**Task directions:** Give the lines of all the records below again, swapping every "common name" for "everyday name" and leaving everything else as it is.

**Supplied data:**
■ ■ ■ ■ ■

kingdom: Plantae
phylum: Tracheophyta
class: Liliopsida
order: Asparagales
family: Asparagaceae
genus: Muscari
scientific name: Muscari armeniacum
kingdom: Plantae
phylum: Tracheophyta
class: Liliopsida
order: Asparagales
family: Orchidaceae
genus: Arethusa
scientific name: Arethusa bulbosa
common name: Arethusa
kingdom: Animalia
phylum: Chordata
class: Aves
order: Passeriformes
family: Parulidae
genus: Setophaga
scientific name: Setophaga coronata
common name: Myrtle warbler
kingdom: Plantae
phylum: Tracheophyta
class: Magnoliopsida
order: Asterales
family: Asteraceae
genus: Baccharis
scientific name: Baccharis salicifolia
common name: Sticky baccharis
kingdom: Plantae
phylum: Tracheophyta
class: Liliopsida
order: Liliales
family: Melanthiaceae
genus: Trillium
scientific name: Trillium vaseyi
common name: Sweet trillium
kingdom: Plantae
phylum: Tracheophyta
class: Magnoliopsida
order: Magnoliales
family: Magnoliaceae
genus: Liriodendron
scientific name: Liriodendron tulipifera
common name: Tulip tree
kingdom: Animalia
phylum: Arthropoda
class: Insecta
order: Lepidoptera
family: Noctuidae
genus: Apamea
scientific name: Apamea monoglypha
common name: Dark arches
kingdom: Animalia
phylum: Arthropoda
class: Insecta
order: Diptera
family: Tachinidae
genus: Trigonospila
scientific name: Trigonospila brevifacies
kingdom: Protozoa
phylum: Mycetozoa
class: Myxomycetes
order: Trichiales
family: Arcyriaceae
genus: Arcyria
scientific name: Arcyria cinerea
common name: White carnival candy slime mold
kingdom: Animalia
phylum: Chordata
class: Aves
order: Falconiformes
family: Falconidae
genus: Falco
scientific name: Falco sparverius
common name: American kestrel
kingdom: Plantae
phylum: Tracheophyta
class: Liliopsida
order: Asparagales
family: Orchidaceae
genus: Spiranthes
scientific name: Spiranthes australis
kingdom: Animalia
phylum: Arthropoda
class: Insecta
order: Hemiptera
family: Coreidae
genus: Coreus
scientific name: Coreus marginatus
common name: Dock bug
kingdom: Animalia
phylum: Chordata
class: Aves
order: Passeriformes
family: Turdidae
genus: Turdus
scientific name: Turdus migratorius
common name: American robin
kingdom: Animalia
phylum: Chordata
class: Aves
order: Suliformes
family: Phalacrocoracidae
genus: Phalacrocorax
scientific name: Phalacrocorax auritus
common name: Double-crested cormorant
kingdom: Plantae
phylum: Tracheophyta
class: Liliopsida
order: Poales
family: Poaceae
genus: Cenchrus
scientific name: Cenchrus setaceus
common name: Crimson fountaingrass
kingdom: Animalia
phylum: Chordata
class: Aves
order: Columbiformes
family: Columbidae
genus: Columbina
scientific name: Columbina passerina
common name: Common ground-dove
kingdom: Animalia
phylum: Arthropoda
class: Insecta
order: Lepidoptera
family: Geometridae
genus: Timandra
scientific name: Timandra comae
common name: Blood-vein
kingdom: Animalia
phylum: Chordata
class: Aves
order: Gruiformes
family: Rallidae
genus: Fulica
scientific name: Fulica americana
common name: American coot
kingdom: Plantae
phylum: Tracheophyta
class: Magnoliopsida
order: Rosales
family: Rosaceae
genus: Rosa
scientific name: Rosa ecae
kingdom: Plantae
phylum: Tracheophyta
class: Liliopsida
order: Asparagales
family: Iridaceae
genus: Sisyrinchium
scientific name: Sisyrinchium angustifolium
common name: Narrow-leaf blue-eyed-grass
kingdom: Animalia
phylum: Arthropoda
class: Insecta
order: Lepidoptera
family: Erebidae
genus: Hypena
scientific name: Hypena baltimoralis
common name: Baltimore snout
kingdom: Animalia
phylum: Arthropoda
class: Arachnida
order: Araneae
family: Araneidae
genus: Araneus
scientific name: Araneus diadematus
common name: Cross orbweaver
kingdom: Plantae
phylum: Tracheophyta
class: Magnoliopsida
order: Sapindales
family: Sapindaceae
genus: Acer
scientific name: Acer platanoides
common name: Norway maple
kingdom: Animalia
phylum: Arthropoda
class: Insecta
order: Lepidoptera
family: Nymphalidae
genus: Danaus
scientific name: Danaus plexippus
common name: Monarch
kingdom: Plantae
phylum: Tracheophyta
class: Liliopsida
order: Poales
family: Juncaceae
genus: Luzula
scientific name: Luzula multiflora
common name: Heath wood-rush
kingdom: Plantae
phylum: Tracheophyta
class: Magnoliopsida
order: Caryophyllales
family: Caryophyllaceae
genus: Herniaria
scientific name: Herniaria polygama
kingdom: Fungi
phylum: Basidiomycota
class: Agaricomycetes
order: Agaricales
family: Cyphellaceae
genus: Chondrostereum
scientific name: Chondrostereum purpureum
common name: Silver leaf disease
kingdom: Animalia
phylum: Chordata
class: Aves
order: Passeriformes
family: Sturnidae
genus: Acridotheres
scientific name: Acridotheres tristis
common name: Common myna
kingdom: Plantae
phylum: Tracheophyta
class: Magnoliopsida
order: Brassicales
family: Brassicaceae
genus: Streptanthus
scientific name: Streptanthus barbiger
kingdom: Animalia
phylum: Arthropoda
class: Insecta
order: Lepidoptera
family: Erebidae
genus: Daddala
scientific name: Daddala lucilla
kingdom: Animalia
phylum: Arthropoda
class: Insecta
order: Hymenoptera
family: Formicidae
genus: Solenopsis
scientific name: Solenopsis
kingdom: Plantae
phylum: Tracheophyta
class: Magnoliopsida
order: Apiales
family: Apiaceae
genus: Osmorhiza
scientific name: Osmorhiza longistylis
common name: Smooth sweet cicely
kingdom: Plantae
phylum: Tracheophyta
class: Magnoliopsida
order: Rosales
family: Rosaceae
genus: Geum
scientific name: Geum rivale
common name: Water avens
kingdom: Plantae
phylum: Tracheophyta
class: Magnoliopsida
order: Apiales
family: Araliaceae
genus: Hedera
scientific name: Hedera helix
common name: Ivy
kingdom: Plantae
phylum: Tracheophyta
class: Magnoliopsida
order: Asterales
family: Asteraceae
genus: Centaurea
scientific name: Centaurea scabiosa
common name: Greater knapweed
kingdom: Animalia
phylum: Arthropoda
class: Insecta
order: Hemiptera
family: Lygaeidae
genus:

■ ■ ■ ■ ■

**Task answer:**
kingdom: Plantae
phylum: Tracheophyta
class: Liliopsida
order: Asparagales
family: Asparagaceae
genus: Muscari
scientific name: Muscari armeniacum
kingdom: Plantae
phylum: Tracheophyta
class: Liliopsida
order: Asparagales
family: Orchidaceae
genus: Arethusa
scientific name: Arethusa bulbosa
everyday name: Arethusa
kingdom: Animalia
phylum: Chordata
class: Aves
order: Passeriformes
family: Parulidae
genus: Setophaga
scientific name: Setophaga coronata
everyday name: Myrtle warbler
kingdom: Plantae
phylum: Tracheophyta
class: Magnoliopsida
order: Asterales
family: Asteraceae
genus: Baccharis
scientific name: Baccharis salicifolia
everyday name: Sticky baccharis
kingdom: Plantae
phylum: Tracheophyta
class: Liliopsida
order: Liliales
family: Melanthiaceae
genus: Trillium
scientific name: Trillium vaseyi
everyday name: Sweet trillium
kingdom: Plantae
phylum: Tracheophyta
class: Magnoliopsida
order: Magnoliales
family: Magnoliaceae
genus: Liriodendron
scientific name: Liriodendron tulipifera
everyday name: Tulip tree
kingdom: Animalia
phylum: Arthropoda
class: Insecta
order: Lepidoptera
family: Noctuidae
genus: Apamea
scientific name: Apamea monoglypha
everyday name: Dark arches
kingdom: Animalia
phylum: Arthropoda
class: Insecta
order: Diptera
family: Tachinidae
genus: Trigonospila
scientific name: Trigonospila brevifacies
kingdom: Protozoa
phylum: Mycetozoa
class: Myxomycetes
order: Trichiales
family: Arcyriaceae
genus: Arcyria
scientific name: Arcyria cinerea
everyday name: White carnival candy slime mold
kingdom: Animalia
phylum: Chordata
class: Aves
order: Falconiformes
family: Falconidae
genus: Falco
scientific name: Falco sparverius
everyday name: American kestrel
kingdom: Plantae
phylum: Tracheophyta
class: Liliopsida
order: Asparagales
family: Orchidaceae
genus: Spiranthes
scientific name: Spiranthes australis
kingdom: Animalia
phylum: Arthropoda
class: Insecta
order: Hemiptera
family: Coreidae
genus: Coreus
scientific name: Coreus marginatus
everyday name: Dock bug
kingdom: Animalia
phylum: Chordata
class: Aves
order: Passeriformes
family: Turdidae
genus: Turdus
scientific name: Turdus migratorius
everyday name: American robin
kingdom: Animalia
phylum: Chordata
class: Aves
order: Suliformes
family: Phalacrocoracidae
genus: Phalacrocorax
scientific name: Phalacrocorax auritus
everyday name: Double-crested cormorant
kingdom: Plantae
phylum: Tracheophyta
class: Liliopsida
order: Poales
family: Poaceae
genus: Cenchrus
scientific name: Cenchrus setaceus
everyday name: Crimson fountaingrass
kingdom: Animalia
phylum: Chordata
class: Aves
order: Columbiformes
family: Columbidae
genus: Columbina
scientific name: Columbina passerina
everyday name: Common ground-dove
kingdom: Animalia
phylum: Arthropoda
class: Insecta
order: Lepidoptera
family: Geometridae
genus: Timandra
scientific name: Timandra comae
everyday name: Blood-vein
kingdom: Animalia
phylum: Chordata
class: Aves
order: Gruiformes
family: Rallidae
genus: Fulica
scientific name: Fulica americana
everyday name: American coot
kingdom: Plantae
phylum: Tracheophyta
class: Magnoliopsida
order: Rosales
family: Rosaceae
genus: Rosa
scientific name: Rosa ecae
kingdom: Plantae
phylum: Tracheophyta
class: Liliopsida
order: Asparagales
family: Iridaceae
genus: Sisyrinchium
scientific name: Sisyrinchium angustifolium
everyday name: Narrow-leaf blue-eyed-grass
kingdom: Animalia
phylum: Arthropoda
class: Insecta
order: Lepidoptera
family: Erebidae
genus: Hypena
scientific name: Hypena baltimoralis
everyday name: Baltimore snout
kingdom: Animalia
phylum: Arthropoda
class: Arachnida
order: Araneae
family: Araneidae
genus: Araneus
scientific name: Araneus diadematus
everyday name: Cross orbweaver
kingdom: Plantae
phylum: Tracheophyta
class: Magnoliopsida
order: Sapindales
family: Sapindaceae
genus: Acer
scientific name: Acer platanoides
everyday name: Norway maple
kingdom: Animalia
phylum: Arthropoda
class: Insecta
order: Lepidoptera
family: Nymphalidae
genus: Danaus
scientific name: Danaus plexippus
everyday name: Monarch
kingdom: Plantae
phylum: Tracheophyta
class: Liliopsida
order: Poales
family: Juncaceae
genus: Luzula
scientific name: Luzula multiflora
everyday name: Heath wood-rush
kingdom: Plantae
phylum: Tracheophyta
class: Magnoliopsida
order: Caryophyllales
family: Caryophyllaceae
genus: Herniaria
scientific name: Herniaria polygama
kingdom: Fungi
phylum: Basidiomycota
class: Agaricomycetes
order: Agaricales
family: Cyphellaceae
genus: Chondrostereum
scientific name: Chondrostereum purpureum
everyday name: Silver leaf disease
kingdom: Animalia
phylum: Chordata
class: Aves
order: Passeriformes
family: Sturnidae
genus: Acridotheres
scientific name: Acridotheres tristis
everyday name: Common myna
kingdom: Plantae
phylum: Tracheophyta
class: Magnoliopsida
order: Brassicales
family: Brassicaceae
genus: Streptanthus
scientific name: Streptanthus barbiger
kingdom: Animalia
phylum: Arthropoda
class: Insecta
order: Lepidoptera
family: Erebidae
genus: Daddala
scientific name: Daddala lucilla
kingdom: Animalia
phylum: Arthropoda
class: Insecta
order: Hymenoptera
family: Formicidae
genus: Solenopsis
scientific name: Solenopsis
kingdom: Plantae
phylum: Tracheophyta
class: Magnoliopsida
order: Apiales
family: Apiaceae
genus: Osmorhiza
scientific name: Osmorhiza longistylis
everyday name: Smooth sweet cicely
kingdom: Plantae
phylum: Tracheophyta
class: Magnoliopsida
order: Rosales
family: Rosaceae
genus: Geum
scientific name: Geum rivale
everyday name: Water avens
kingdom: Plantae
phylum: Tracheophyta
class: Magnoliopsida
order: Apiales
family: Araliaceae
genus: Hedera
scientific name: Hedera helix
everyday name: Ivy
kingdom: Plantae
phylum: Tracheophyta
class: Magnoliopsida
order: Asterales
family: Asteraceae
genus: Centaurea
scientific name: Centaurea scabiosa
everyday name: Greater knapweed
kingdom: Animalia
phylum: Arthropoda
class: Insecta
order: Hemiptera
family: Lygaeidae
genus:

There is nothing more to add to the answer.